États baltes : les difficultés s’amoncellent sur le projet Rail Baltica

La ligne de chemin de fer qui doit à terme relier, sur 870 km, Tallinn à la frontière lituano-polonaise en passant par Riga et Kaunas, ne sera sans doute pas inaugurée en 2026 comme prévu : Rail Baltica (baptisée Rail Baltic par l’Estonie) a peu de chance d’être achevée dans les temps impartis, d’après le Premier ministre estonien Jüri Ratas. L’ensemble du projet aurait d’ores et déjà accumulé environ un an et demi de retard.

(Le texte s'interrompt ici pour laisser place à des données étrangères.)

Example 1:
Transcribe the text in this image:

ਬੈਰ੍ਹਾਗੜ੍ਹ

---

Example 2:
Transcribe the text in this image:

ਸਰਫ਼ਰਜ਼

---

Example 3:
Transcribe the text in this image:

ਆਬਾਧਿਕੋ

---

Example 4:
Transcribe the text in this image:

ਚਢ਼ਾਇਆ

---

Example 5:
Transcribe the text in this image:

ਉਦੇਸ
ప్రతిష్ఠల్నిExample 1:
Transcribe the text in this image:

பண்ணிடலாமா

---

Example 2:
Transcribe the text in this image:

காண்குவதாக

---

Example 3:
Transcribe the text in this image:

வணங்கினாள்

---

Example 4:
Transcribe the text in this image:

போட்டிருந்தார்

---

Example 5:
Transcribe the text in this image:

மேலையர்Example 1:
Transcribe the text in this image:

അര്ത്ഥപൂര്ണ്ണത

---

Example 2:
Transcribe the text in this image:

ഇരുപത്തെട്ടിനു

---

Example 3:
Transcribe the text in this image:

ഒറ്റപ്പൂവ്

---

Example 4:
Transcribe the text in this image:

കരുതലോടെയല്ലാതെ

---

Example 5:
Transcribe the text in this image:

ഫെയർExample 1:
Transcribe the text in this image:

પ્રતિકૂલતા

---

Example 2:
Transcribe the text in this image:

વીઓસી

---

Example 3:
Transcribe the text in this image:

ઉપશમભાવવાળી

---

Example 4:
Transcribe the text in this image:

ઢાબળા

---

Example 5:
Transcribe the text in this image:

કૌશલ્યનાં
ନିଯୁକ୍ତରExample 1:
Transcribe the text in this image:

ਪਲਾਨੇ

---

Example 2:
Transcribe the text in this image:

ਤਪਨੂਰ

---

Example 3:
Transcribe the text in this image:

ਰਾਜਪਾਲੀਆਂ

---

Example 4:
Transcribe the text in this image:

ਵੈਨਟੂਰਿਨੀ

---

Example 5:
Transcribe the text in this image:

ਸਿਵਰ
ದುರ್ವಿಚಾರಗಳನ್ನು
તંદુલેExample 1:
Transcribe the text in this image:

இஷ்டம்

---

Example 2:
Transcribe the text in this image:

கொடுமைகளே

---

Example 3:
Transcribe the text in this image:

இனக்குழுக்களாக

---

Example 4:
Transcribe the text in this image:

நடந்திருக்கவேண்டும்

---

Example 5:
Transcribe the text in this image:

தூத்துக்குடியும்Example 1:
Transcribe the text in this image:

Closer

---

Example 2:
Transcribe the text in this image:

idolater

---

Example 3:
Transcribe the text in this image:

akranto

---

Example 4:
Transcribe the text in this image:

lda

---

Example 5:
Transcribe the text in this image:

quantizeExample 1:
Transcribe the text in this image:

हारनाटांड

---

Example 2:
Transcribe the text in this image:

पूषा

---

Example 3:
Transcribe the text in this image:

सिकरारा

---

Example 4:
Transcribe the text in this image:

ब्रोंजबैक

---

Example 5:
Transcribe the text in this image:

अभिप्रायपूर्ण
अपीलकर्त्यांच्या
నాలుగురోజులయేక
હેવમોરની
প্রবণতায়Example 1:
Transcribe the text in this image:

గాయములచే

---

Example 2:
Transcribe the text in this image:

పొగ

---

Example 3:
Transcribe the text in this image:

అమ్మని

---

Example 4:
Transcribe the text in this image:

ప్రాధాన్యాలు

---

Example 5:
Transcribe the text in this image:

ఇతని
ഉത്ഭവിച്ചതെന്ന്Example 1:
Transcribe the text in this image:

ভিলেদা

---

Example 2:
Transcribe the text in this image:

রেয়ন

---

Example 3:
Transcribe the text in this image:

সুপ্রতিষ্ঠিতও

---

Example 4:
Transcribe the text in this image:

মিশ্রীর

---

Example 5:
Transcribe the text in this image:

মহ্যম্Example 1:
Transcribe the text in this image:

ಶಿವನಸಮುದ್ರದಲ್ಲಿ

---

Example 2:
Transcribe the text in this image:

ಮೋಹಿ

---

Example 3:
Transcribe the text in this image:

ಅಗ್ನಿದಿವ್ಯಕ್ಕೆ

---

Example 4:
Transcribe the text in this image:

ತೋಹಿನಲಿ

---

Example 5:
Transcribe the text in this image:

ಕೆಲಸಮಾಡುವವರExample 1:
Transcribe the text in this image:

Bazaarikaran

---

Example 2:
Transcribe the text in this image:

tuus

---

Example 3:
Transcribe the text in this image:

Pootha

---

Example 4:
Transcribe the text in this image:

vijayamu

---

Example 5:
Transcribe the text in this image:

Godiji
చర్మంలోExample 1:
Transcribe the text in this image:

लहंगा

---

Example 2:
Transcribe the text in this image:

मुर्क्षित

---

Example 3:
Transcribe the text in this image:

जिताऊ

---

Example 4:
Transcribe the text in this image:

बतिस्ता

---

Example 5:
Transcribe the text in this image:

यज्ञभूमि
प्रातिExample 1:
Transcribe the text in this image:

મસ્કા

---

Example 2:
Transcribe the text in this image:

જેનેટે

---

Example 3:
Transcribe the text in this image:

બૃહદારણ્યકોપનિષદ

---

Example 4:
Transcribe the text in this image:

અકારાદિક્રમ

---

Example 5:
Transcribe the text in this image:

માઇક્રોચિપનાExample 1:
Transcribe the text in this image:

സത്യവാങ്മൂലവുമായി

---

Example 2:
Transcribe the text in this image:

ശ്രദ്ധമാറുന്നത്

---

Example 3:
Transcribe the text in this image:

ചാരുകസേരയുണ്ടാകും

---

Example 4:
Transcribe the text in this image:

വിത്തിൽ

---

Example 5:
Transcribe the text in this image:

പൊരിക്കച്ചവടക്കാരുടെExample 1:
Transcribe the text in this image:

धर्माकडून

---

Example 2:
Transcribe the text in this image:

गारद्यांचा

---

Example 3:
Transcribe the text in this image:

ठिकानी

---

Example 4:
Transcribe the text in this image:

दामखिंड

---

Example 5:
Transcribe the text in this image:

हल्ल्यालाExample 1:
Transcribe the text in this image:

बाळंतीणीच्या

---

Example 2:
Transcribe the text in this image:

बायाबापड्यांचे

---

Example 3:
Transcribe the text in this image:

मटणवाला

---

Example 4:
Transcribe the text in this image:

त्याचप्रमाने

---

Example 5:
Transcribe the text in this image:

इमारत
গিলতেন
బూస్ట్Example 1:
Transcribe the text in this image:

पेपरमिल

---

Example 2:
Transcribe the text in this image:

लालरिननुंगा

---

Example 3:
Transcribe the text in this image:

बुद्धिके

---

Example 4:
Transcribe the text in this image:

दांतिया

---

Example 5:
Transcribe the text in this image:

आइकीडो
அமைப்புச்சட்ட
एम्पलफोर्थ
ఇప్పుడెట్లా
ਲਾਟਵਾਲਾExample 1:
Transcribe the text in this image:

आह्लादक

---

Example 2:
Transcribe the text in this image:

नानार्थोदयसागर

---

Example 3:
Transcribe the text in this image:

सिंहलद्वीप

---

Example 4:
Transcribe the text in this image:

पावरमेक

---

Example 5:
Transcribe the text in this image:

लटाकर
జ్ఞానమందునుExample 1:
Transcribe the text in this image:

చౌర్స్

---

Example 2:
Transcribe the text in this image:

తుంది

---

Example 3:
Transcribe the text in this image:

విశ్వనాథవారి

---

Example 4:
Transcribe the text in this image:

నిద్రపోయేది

Les difficultés s’amoncèlent en effet, du prochain cadre financier pluriannuel (CFP) de l’Union européenne qui ne réservera peut-être pas les montants espérés à cette ligne de chemin de fer (l’UE doit assurer 85 % du financement du projet), au nombre d’arrêts prévus sur la ligne (en Estonie par exemple, sont prévus des arrêts à Ülemiste, Rapla et Pärnu, jugés insuffisants par J. Ratas) en passant pas les procédures d’expropriations entravées par le passage sur des sites protégés. Le coût total du projet, évalué à près de 6 milliards d’euros, pourrait en être augmenté.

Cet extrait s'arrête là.